Notice how the ? operator is often referred to as a shortcut for propagating errors. We went from having 4 lines of code to 2 lines of code. We even converted it into one line of code in our latest version of the find_char_index_in_first_word function because the ? allows us to chain the logic, even if we come across at any point with the values None or Err, as ? operator will take care of it by returning the error right away.

When and Where to Use the Question Mark (?) Operator?

Unfortunately, there are scenarios where you can or cannot use the question mark ? operator. As mentioned in the definition, the ? operator is used only in functions that return Result or Option types.

fn my_fn_one() -> Result<i32, ParseIntError> {}
fn my_fn_two() -> Option<usize> {}

This doesn’t mean it is not possible to work with Result and Option types inside a function. However, the ? operator should exclusively be used with types that return the same type in a function.

In other words, if the function returns Result, use the ? operator in a Result type. If the function returns an Option, use the ? operator in an Option type.

......

**WHAT TO WORK ON**
[a] Answer these from the excerpt on the question mark operator:
(i) How many lines of code were there before using the ? operator, and how many after?
(ii) The ? operator may be used only in functions that return which types?
(iii) If a function returns an Option, on which type should the ? operator be used?
[b] According to the excerpt on the question mark operator, why could the latest version of the find_char_index_in_first_word function be reduced to one line of code?
[c] Write out the passage of the excerpt on the question mark operator from "Notice how the" to "Mark (?) Operator?".

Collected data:
......

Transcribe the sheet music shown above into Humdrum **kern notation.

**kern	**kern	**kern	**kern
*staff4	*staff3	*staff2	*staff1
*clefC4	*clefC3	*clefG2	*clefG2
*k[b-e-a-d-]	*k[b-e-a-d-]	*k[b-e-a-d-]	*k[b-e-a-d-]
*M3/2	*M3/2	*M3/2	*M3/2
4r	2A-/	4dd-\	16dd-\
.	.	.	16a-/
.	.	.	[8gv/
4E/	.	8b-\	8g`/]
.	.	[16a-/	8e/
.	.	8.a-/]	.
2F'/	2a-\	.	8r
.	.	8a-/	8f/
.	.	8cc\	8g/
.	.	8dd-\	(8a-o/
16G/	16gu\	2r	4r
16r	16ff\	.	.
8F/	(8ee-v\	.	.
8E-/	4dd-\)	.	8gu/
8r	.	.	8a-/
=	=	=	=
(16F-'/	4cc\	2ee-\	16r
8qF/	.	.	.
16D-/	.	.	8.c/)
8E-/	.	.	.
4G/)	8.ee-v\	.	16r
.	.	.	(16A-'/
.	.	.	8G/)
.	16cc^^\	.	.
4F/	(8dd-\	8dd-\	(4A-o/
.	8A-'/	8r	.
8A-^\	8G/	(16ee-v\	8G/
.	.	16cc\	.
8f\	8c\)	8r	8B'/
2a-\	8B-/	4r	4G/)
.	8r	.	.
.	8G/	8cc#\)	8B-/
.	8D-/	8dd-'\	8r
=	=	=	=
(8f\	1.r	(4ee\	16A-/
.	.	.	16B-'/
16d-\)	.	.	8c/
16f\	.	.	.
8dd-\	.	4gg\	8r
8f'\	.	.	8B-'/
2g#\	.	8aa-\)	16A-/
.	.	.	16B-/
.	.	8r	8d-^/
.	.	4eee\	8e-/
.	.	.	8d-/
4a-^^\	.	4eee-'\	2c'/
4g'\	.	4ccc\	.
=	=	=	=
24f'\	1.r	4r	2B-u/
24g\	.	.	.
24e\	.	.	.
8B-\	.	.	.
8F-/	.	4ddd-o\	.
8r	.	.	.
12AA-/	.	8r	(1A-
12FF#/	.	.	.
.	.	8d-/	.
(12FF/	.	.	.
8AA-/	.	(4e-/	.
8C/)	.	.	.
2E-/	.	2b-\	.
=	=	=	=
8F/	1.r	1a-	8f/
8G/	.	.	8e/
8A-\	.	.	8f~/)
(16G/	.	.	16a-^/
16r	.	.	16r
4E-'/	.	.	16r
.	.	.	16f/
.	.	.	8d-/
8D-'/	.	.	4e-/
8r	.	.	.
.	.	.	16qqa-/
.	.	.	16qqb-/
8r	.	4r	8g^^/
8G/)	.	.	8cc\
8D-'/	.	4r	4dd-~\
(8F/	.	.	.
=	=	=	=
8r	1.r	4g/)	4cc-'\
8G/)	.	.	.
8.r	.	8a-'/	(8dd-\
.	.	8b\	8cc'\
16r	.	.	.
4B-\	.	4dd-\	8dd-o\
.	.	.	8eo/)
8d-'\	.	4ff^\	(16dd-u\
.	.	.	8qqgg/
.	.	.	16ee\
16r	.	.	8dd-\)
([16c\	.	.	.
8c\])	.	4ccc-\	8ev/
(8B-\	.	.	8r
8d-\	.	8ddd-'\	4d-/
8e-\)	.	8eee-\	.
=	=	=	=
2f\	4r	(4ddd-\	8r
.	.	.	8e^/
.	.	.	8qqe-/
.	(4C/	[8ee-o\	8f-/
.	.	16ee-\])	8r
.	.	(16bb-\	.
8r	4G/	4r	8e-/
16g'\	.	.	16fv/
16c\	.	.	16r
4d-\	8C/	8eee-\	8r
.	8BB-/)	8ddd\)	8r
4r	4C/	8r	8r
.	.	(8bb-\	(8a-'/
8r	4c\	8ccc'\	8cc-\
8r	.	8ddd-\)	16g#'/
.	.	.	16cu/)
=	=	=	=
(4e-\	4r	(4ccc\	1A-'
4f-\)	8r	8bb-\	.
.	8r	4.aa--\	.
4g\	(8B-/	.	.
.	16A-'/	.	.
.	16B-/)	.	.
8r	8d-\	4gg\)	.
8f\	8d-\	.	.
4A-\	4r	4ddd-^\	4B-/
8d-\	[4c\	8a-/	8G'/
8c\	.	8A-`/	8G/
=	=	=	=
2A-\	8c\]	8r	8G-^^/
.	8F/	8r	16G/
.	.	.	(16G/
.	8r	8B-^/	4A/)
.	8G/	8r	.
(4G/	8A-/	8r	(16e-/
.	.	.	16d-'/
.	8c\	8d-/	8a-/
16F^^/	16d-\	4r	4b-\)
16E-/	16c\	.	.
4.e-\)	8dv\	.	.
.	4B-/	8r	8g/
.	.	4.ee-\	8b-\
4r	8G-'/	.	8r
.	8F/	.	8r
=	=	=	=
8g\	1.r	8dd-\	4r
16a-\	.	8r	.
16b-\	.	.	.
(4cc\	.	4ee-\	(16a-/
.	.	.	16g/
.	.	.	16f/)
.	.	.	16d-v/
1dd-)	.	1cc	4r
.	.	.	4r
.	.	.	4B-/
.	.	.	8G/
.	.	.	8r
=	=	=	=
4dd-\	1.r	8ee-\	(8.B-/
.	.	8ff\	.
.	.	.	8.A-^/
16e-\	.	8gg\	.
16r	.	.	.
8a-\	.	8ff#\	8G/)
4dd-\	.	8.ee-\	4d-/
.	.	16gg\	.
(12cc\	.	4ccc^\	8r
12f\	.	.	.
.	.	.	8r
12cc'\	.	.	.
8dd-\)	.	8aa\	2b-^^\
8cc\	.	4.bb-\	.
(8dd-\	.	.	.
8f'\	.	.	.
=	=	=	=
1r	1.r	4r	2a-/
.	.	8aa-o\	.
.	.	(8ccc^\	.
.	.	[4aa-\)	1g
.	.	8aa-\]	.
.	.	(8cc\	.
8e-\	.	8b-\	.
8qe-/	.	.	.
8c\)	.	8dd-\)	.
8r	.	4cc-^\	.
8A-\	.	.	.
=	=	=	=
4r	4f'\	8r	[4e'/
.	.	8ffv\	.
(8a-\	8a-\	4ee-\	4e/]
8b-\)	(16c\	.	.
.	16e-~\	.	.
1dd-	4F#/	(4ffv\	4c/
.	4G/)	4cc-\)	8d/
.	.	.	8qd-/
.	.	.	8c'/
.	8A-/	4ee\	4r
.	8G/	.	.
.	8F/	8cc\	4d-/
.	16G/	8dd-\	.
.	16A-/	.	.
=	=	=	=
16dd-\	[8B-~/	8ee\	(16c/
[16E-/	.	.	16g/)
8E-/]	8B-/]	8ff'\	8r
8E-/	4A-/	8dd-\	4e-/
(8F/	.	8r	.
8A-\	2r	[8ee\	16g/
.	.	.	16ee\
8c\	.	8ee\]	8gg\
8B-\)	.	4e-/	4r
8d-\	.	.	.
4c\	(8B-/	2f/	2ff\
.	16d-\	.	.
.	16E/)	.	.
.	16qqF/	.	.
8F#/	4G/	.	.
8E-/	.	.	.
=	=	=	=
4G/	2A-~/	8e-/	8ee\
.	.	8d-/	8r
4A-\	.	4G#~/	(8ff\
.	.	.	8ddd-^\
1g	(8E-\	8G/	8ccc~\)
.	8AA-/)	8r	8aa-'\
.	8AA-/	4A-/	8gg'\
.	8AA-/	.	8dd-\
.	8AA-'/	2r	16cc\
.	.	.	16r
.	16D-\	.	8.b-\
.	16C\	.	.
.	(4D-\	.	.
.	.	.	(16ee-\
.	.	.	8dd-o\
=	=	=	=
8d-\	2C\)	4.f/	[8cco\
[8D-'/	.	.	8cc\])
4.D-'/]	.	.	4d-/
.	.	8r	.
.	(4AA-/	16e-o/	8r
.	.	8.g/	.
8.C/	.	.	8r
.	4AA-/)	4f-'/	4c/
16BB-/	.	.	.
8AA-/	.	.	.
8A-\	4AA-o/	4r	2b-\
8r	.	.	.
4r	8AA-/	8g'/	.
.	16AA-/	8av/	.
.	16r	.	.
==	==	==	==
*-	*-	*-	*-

......

**ANSWERS IN ORDER**
[a]
(i) There were 4 lines before and 2 lines after.
(ii) It may be used only in functions that return Result or Option types.
(iii) It should be used on an Option type.

[b] The ? operator lets the logic be chained. If None or Err turns up at any point, the ? operator handles it by returning the error right away.

[c]
Notice how the ? operator is often referred to as a shortcut for propagating errors. We went from having 4 lines of code to 2 lines of code. We even converted it into one line of code in our latest version of the find_char_index_in_first_word function because the ? allows us to chain the logic, even if we come across at any point with the values None or Err, as ? operator will take care of it by returning the error right away.

When and Where to Use the Question Mark (?) Operator?